Data for the task:
>>>>

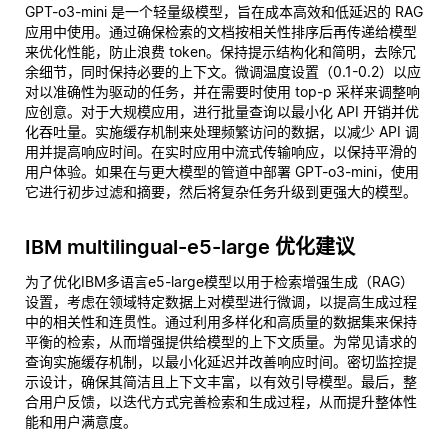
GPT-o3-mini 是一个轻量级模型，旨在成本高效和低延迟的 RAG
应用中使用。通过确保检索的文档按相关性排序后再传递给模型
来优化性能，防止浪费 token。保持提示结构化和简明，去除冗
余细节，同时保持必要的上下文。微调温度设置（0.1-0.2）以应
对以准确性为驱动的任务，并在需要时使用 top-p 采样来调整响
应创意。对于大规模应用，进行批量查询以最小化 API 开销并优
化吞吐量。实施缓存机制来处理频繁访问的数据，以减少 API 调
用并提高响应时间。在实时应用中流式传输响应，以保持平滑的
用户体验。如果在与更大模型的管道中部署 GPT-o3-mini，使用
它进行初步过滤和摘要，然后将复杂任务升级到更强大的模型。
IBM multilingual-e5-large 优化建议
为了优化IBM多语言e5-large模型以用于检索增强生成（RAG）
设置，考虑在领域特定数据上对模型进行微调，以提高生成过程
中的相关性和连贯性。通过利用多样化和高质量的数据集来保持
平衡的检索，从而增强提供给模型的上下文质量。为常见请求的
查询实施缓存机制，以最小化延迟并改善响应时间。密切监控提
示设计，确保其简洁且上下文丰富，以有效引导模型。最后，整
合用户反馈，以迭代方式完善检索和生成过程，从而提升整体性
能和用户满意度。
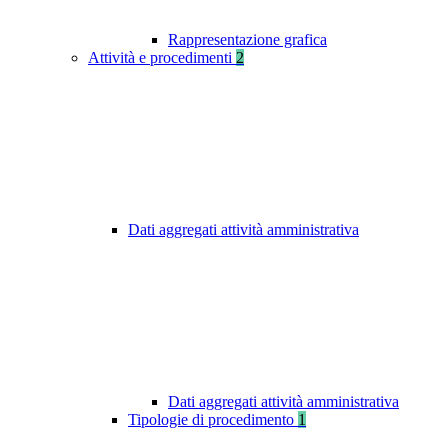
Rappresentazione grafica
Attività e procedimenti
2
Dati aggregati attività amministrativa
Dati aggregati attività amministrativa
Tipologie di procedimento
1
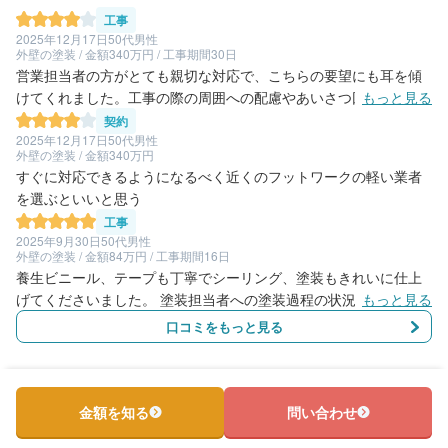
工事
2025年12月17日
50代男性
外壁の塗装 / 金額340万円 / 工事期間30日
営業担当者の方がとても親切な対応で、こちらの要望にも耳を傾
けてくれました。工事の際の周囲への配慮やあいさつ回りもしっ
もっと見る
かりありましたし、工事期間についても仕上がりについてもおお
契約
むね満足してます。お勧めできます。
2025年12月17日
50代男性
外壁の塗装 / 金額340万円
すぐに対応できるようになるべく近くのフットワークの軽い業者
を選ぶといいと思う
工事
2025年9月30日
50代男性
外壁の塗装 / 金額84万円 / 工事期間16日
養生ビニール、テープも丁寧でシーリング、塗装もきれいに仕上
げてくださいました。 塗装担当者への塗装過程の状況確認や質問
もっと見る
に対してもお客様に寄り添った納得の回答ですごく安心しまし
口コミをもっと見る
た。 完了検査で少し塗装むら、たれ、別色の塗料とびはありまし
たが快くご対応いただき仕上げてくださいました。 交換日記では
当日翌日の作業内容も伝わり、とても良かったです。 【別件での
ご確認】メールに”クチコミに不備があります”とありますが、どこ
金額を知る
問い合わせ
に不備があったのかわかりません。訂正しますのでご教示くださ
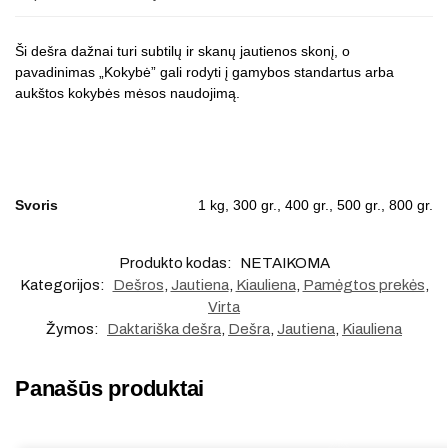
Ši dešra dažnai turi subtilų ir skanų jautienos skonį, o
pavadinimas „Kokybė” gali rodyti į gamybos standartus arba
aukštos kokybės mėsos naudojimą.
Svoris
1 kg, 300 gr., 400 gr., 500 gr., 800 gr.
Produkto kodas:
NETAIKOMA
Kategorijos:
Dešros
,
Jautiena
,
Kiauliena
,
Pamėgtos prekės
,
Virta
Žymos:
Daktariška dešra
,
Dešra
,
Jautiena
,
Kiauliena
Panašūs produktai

<<<<

Work item:
Although the records above contain pictures, your copy should give only their text, exactly as written.

Expected output:
GPT-o3-mini 是一个轻量级模型，旨在成本高效和低延迟的 RAG
应用中使用。通过确保检索的文档按相关性排序后再传递给模型
来优化性能，防止浪费 token。保持提示结构化和简明，去除冗
余细节，同时保持必要的上下文。微调温度设置（0.1-0.2）以应
对以准确性为驱动的任务，并在需要时使用 top-p 采样来调整响
应创意。对于大规模应用，进行批量查询以最小化 API 开销并优
化吞吐量。实施缓存机制来处理频繁访问的数据，以减少 API 调
用并提高响应时间。在实时应用中流式传输响应，以保持平滑的
用户体验。如果在与更大模型的管道中部署 GPT-o3-mini，使用
它进行初步过滤和摘要，然后将复杂任务升级到更强大的模型。
IBM multilingual-e5-large 优化建议
为了优化IBM多语言e5-large模型以用于检索增强生成（RAG）
设置，考虑在领域特定数据上对模型进行微调，以提高生成过程
中的相关性和连贯性。通过利用多样化和高质量的数据集来保持
平衡的检索，从而增强提供给模型的上下文质量。为常见请求的
查询实施缓存机制，以最小化延迟并改善响应时间。密切监控提
示设计，确保其简洁且上下文丰富，以有效引导模型。最后，整
合用户反馈，以迭代方式完善检索和生成过程，从而提升整体性
能和用户满意度。
Rappresentazione grafica
Attività e procedimenti
2
Dati aggregati attività amministrativa
Dati aggregati attività amministrativa
Tipologie di procedimento
1
工事
2025年12月17日
50代男性
外壁の塗装 / 金額340万円 / 工事期間30日
営業担当者の方がとても親切な対応で、こちらの要望にも耳を傾
けてくれました。工事の際の周囲への配慮やあいさつ回りもしっ
もっと見る
かりありましたし、工事期間についても仕上がりについてもおお
契約
むね満足してます。お勧めできます。
2025年12月17日
50代男性
外壁の塗装 / 金額340万円
すぐに対応できるようになるべく近くのフットワークの軽い業者
を選ぶといいと思う
工事
2025年9月30日
50代男性
外壁の塗装 / 金額84万円 / 工事期間16日
養生ビニール、テープも丁寧でシーリング、塗装もきれいに仕上
げてくださいました。 塗装担当者への塗装過程の状況確認や質問
もっと見る
に対してもお客様に寄り添った納得の回答ですごく安心しまし
口コミをもっと見る
た。 完了検査で少し塗装むら、たれ、別色の塗料とびはありまし
たが快くご対応いただき仕上げてくださいました。 交換日記では
当日翌日の作業内容も伝わり、とても良かったです。 【別件での
ご確認】メールに”クチコミに不備があります”とありますが、どこ
金額を知る
問い合わせ
に不備があったのかわかりません。訂正しますのでご教示くださ
Ši dešra dažnai turi subtilų ir skanų jautienos skonį, o
pavadinimas „Kokybė” gali rodyti į gamybos standartus arba
aukštos kokybės mėsos naudojimą.
Svoris
1 kg, 300 gr., 400 gr., 500 gr., 800 gr.
Produkto kodas:
NETAIKOMA
Kategorijos:
Dešros
,
Jautiena
,
Kiauliena
,
Pamėgtos prekės
,
Virta
Žymos:
Daktariška dešra
,
Dešra
,
Jautiena
,
Kiauliena
Panašūs produktai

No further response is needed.